Multivariable Extremum Seeking Unit-Vector Control Design
Enzo Ferreira Tomaz Silva, Pedro Henrique Silva Coutinho, Tiago Roux Oliveira, Miroslav Krstić
TL;DR
This work tackles multivariable extremum seeking with a unit-vector control law under an uncertain Hessian. It introduces a polytopic embedding $H(\alpha)=\sum_i \alpha_i H_i$ and derives an LMI-based design condition for the gain $K = LX^{-1}$ that yields finite-time stability of the average error dynamics. Through averaging theory for discontinuous right-hand sides, it is shown that the actual closed-loop trajectories converge to a neighborhood of the unknown optimum, with explicit bounds that improve as the perturbation frequency $\omega$ increases.

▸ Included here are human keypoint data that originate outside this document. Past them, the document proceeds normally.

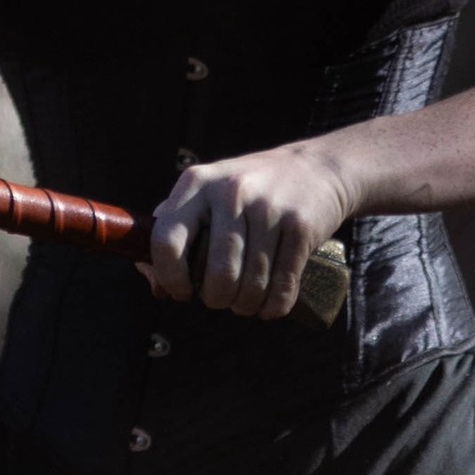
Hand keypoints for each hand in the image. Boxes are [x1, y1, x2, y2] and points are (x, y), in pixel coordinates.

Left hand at [147, 141, 348, 317]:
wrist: (316, 168)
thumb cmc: (248, 193)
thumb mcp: (205, 197)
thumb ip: (173, 235)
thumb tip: (157, 287)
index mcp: (196, 183)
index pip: (166, 242)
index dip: (171, 277)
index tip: (182, 290)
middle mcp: (231, 191)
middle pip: (217, 274)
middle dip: (217, 299)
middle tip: (221, 297)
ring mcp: (269, 208)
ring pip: (251, 285)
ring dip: (246, 305)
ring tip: (245, 300)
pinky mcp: (300, 225)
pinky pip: (283, 285)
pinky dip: (274, 306)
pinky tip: (269, 304)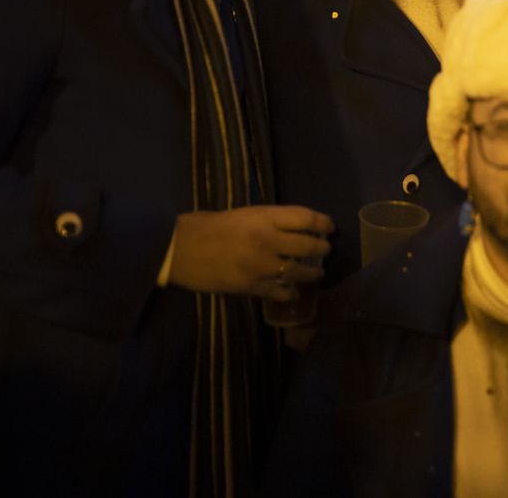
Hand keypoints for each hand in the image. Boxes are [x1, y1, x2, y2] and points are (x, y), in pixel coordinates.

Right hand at [168, 206, 332, 301]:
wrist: (177, 250)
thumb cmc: (206, 226)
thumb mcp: (242, 213)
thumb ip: (268, 221)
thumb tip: (293, 229)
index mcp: (264, 217)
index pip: (307, 218)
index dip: (323, 222)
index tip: (329, 227)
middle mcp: (268, 240)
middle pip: (309, 246)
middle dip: (322, 248)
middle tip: (325, 250)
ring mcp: (261, 266)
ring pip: (299, 272)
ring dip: (312, 273)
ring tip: (316, 273)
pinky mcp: (251, 287)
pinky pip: (280, 292)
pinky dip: (290, 293)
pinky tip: (293, 293)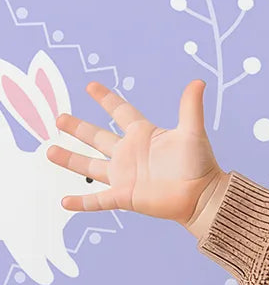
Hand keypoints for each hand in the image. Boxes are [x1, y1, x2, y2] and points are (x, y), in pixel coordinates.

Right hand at [46, 79, 228, 235]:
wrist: (203, 197)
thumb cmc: (200, 164)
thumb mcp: (192, 132)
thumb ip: (191, 107)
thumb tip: (199, 82)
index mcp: (143, 135)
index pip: (121, 111)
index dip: (106, 99)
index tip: (90, 86)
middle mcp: (130, 153)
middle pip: (97, 137)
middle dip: (78, 128)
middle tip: (59, 118)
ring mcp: (125, 175)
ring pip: (90, 166)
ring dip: (70, 159)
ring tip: (49, 151)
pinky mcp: (125, 196)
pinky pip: (99, 200)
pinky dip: (82, 202)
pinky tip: (65, 202)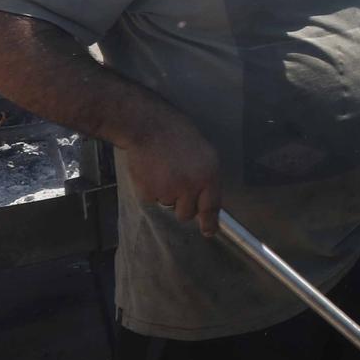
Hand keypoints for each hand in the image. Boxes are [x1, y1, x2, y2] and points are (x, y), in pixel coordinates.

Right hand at [120, 114, 222, 235]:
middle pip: (187, 213)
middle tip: (176, 183)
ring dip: (166, 194)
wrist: (148, 127)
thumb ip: (206, 177)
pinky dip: (150, 189)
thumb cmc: (177, 134)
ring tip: (163, 170)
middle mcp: (191, 186)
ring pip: (168, 205)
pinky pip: (151, 199)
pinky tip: (151, 171)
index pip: (212, 206)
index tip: (208, 231)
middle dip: (182, 205)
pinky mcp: (149, 193)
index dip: (210, 222)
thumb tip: (206, 200)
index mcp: (209, 175)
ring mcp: (169, 191)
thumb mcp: (204, 153)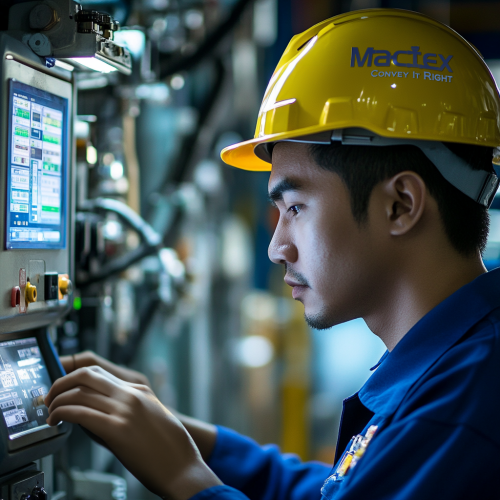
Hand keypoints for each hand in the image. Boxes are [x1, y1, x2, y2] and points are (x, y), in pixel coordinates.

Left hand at [59, 352, 217, 461]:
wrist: (183, 466)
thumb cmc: (169, 449)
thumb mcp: (150, 417)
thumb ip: (127, 409)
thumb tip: (94, 412)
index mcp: (140, 390)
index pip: (100, 373)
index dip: (76, 376)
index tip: (63, 386)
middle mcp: (131, 394)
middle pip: (88, 374)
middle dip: (63, 381)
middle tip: (51, 395)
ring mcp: (125, 409)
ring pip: (80, 392)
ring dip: (58, 400)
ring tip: (50, 412)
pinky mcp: (117, 429)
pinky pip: (80, 413)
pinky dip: (62, 413)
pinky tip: (56, 421)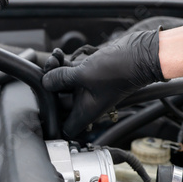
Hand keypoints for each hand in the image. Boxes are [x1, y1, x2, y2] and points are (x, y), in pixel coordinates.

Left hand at [42, 29, 165, 137]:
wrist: (139, 53)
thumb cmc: (119, 70)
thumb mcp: (82, 75)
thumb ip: (60, 79)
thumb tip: (45, 81)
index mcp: (86, 111)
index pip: (67, 127)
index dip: (54, 123)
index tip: (43, 110)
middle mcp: (86, 101)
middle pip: (59, 101)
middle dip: (49, 87)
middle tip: (46, 74)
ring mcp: (87, 86)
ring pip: (62, 83)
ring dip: (54, 71)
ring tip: (54, 60)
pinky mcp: (89, 72)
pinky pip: (70, 70)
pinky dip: (62, 63)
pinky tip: (59, 54)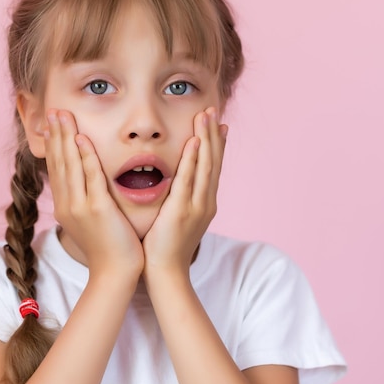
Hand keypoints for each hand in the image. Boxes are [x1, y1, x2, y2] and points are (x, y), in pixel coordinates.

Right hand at [44, 109, 143, 278]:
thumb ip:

An optimization problem is also formulated to minimize the guaranteed reaching time, and numerical results validate convergence and robustness to Hessian variations within the polytope.
Abstract
This paper investigates multivariable extremum seeking using unit-vector control. By employing the gradient algorithm and a polytopic embedding of the unknown Hessian matrix, we establish sufficient conditions, expressed as linear matrix inequalities, for designing the unit-vector control gain that ensures finite-time stability of the origin of the average closed-loop error system. Notably, these conditions enable the design of non-diagonal control gains, which provide extra degrees of freedom to the solution. The convergence of the actual closed-loop system to a neighborhood of the unknown extremum point is rigorously proven through averaging analysis for systems with discontinuous right-hand sides. Numerical simulations illustrate the efficacy of the proposed extremum seeking control algorithm.